The core of this book consists of two autobiographies dealing with Indonesian childhood in the early part of this century Aku dan Toba, by P. Pospos and Semasa Kecil di Kampung, by Muhammad Radjab. Both were published shortly after Indonesian independence, under the auspices of Balai Pustaka, a publishing house which specialised in publishing Indonesian language popular literature.

The two memoirs, one dealing with growing up in a Batak village, the other set in Minangkabau (both in the island of Sumatra) deal with a significant period in the genesis of modern Indonesian national identity. Both writers deal with their childhoods as a passage from the constraints of simple village life through new opportunities opened up by secular education, ending with the students leaving for higher educational opportunities further afield. In these journeys, we also see the passage from 'tradition' to 'modernity', and the genesis of a modern, secular national consciousness in these quintessential twentieth century Indonesians. Radjab rails against the irrationality and (in his view) stupidity of the Arab gramar taught by local religious teachers, comparing it unfavourably with his later experience. of secular learning. Pospos remembers the innocent romances between school pupils and this is in stark contrast to the embarrassment he describes feeling in the presence of the young girl destined by kin connection to be his future wife. I found both narratives to be gripping reading, providing the kind of insight into personal life, the individual experience of localised custonis and social practice and the reflections on changing times, which it is difficult for the anthropologist as outsider to access. The young men's thoughts about their parents, and their response to what often seemed very distant relations between parents and children, as well as the abundant references to romantic love (the subject of many other Balai Pustaka publications) provide us with rare windows into the inner life of these modernising young men.

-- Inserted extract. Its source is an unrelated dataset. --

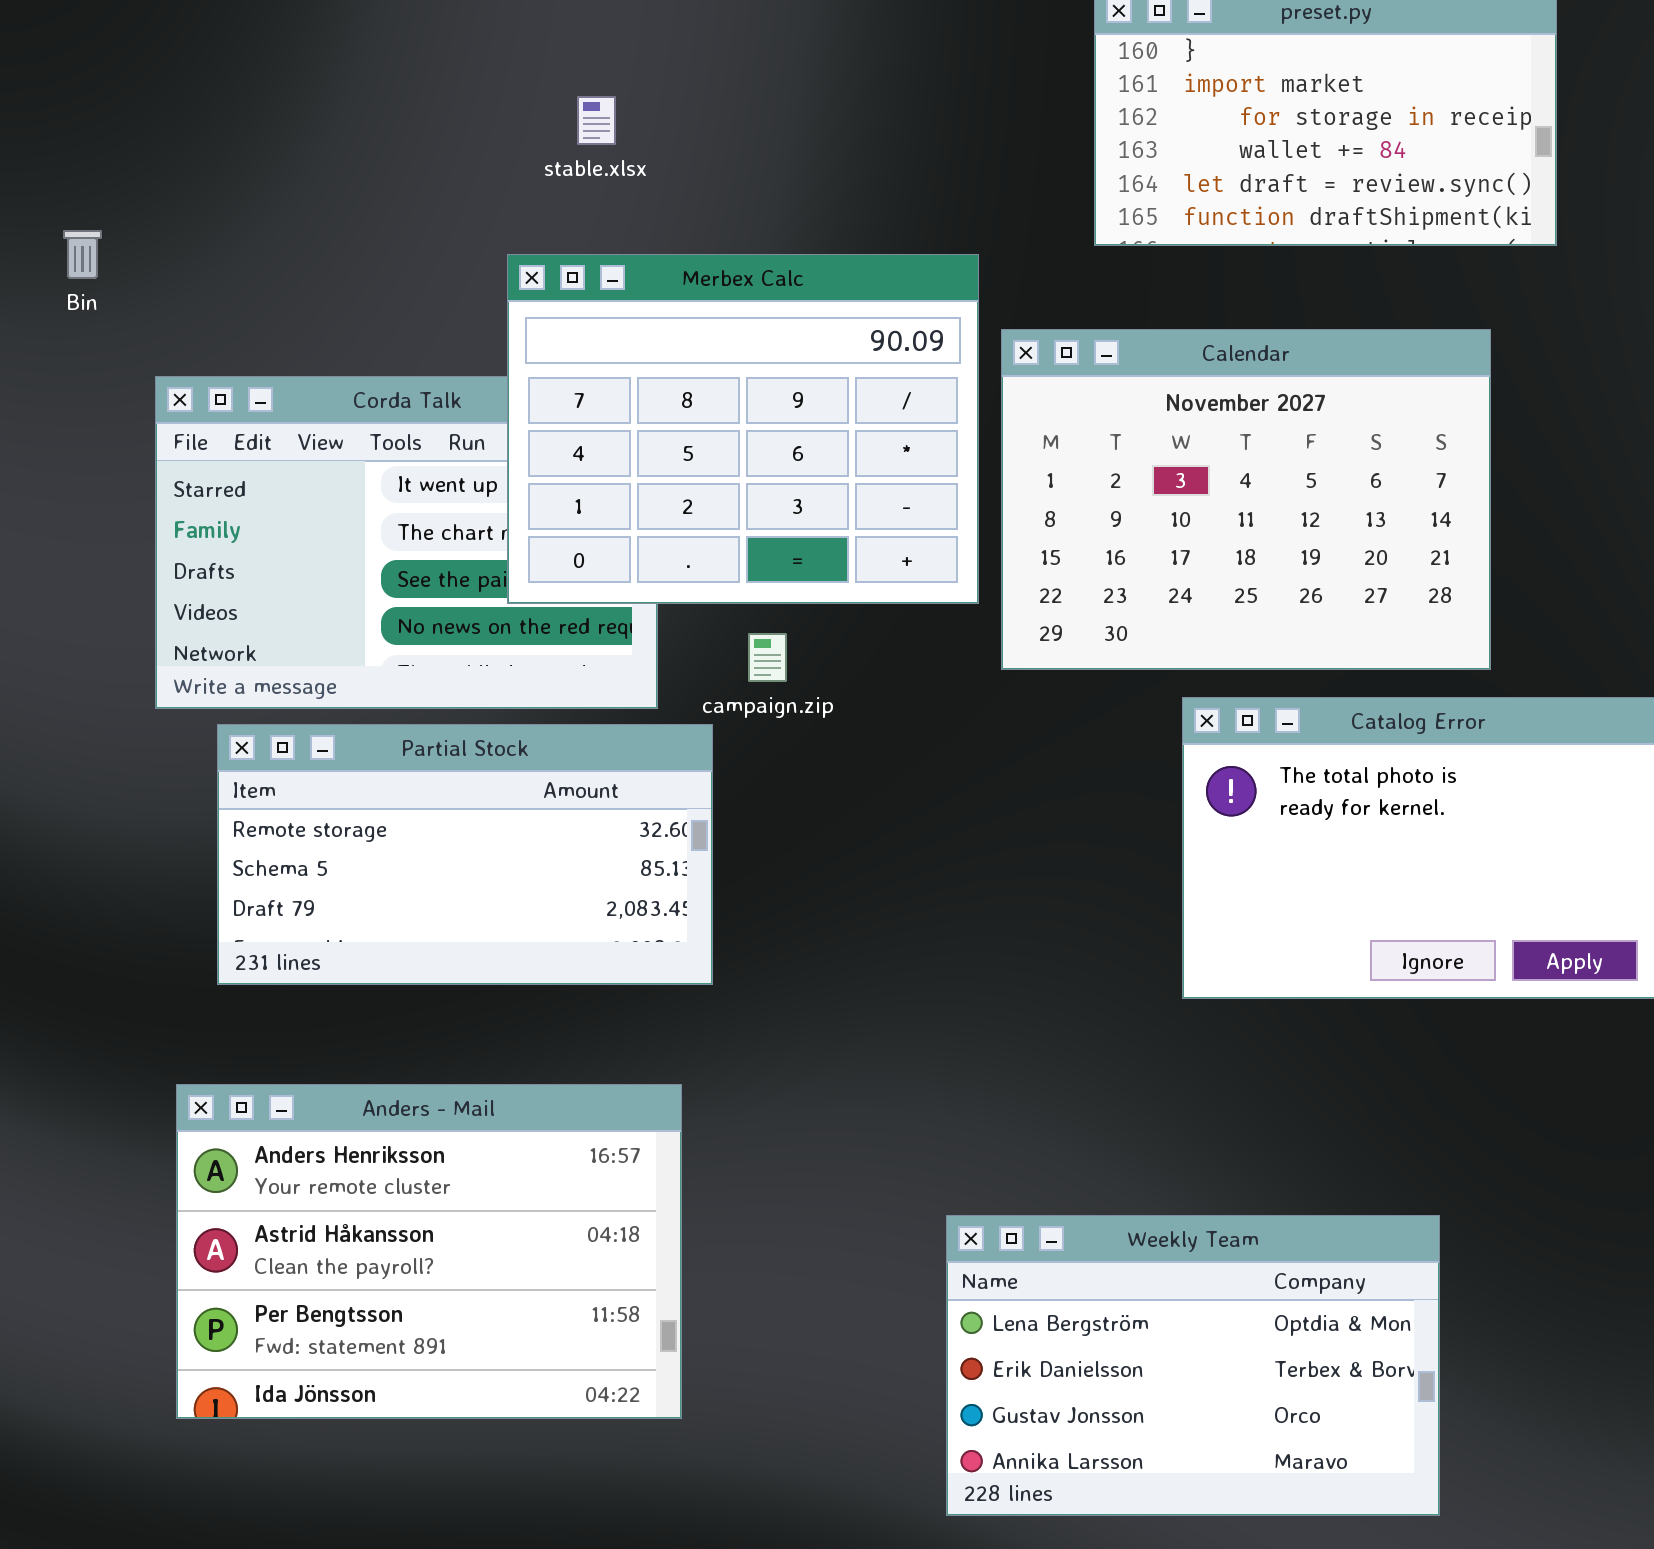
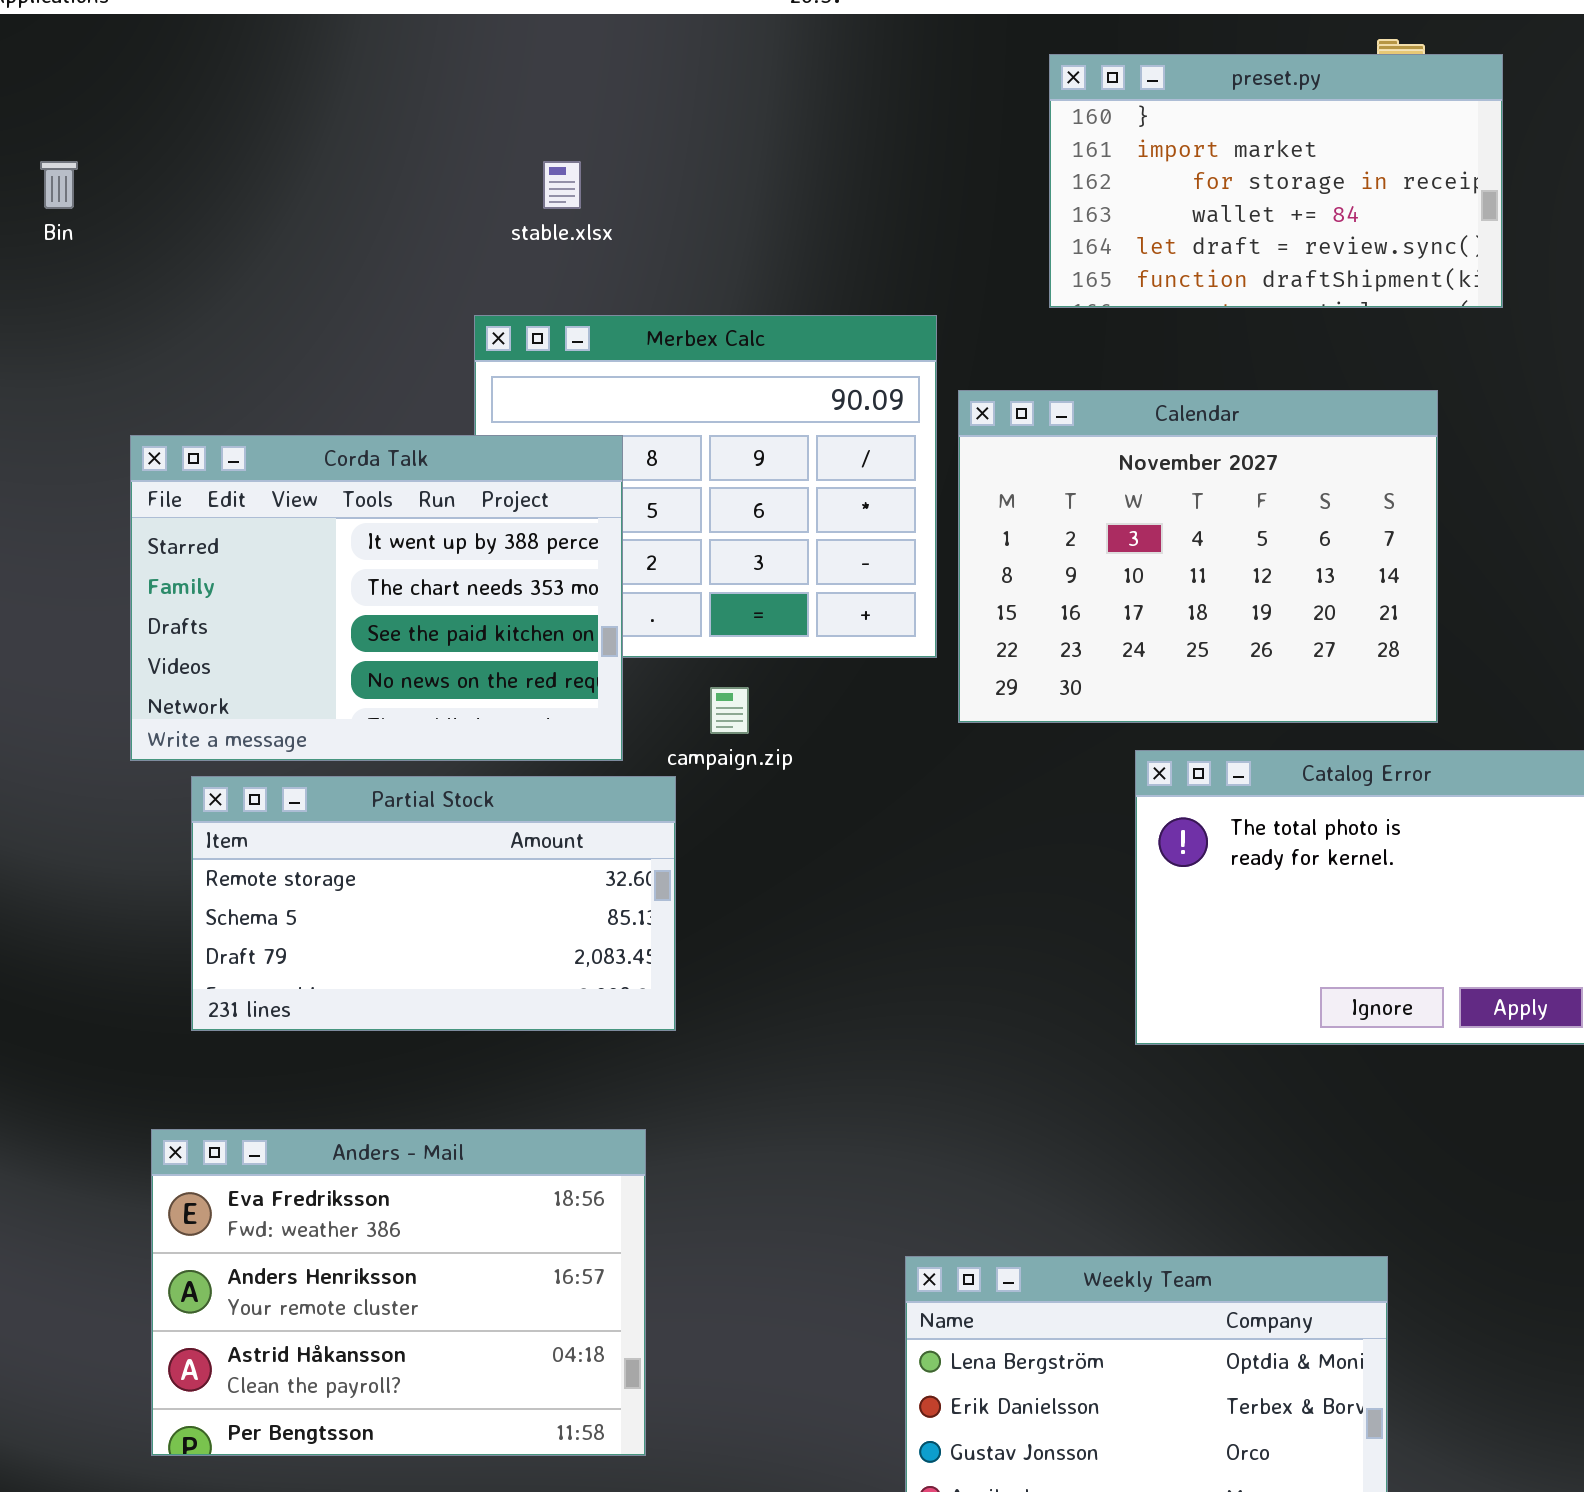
Bin: [63,230,102,279] -> [40,161,78,209], moved
Corda Talk: [155,376,658,709] -> [130,435,623,761], raised
Anders - Mail: [176,1084,682,1419] -> [151,1129,646,1456], scrolled up 1 row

Rogers is successful in her goal of achieving a translation which is immensely readable in English, but carries some of the flavour of the original Malay texts. The translations are prefaced by an introduction which locates the texts and their authors in time and place. She also places the genre of autobiographical writing in the context of other forms of writing in the Malay archipelago, including a very useful review of commentaries on Malay historical traditions.

Reading these tales, there was a sense of witnessing the genesis of modern, national consciousness, mediated through writing (and printing) practices which concerned Anderson in Imagined Communities. The narrators have different stories to tell from the tragic account of Minke, Pramoedya Ananta Toer's protagonist in his epic quartet of life in the Dutch East Indies. Their lives have less dramatic peaks and troughs, and their stories give a more positive response to the changes in social life which accompanied the secularising and modernising imperatives of colonialism. Nonetheless, in a manner similar to Pramoedya's fictionalised accounts, these stories provide a rich insight into a world long since disappeared.